Lines with the word "wrist": copy all of them from the entries below.

Pixel coordinate listings:
[Start of section]

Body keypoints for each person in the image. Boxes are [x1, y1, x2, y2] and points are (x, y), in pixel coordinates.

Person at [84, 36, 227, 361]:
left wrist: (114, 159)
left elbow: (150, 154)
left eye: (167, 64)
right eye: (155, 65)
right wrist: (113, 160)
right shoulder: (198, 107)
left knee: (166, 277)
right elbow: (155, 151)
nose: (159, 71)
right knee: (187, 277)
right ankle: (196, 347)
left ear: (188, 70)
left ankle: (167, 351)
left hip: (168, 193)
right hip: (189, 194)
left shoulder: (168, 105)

[End of section]
[Start of section]

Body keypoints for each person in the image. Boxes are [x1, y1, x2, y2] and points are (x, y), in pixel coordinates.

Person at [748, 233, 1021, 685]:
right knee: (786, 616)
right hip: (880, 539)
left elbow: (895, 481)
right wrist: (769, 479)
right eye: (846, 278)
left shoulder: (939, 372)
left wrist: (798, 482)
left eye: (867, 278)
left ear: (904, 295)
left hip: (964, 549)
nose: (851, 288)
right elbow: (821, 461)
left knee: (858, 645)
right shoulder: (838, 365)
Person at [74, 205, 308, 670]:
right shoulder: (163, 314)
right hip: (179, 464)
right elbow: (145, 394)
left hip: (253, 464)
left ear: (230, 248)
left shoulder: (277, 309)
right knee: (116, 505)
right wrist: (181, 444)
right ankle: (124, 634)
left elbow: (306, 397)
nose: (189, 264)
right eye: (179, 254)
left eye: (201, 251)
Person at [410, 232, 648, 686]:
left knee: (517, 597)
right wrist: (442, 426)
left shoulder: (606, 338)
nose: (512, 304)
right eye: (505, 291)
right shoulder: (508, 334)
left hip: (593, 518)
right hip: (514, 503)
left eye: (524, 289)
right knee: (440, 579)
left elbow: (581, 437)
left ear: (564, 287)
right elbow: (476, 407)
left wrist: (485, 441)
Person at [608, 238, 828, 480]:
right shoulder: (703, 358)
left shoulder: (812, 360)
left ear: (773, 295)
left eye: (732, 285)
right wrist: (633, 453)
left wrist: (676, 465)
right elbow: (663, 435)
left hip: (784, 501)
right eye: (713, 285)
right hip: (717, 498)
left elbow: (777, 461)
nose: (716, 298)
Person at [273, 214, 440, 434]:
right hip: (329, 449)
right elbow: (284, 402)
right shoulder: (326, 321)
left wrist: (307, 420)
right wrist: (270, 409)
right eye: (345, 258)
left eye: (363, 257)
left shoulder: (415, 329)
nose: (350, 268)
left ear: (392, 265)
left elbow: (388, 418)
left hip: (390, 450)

[End of section]

Task result:
left wrist: (114, 159)
right wrist: (113, 160)
right wrist: (769, 479)
left wrist: (798, 482)
right wrist: (181, 444)
right wrist: (442, 426)
left wrist: (485, 441)
right wrist: (633, 453)
left wrist: (676, 465)
left wrist: (307, 420)
right wrist: (270, 409)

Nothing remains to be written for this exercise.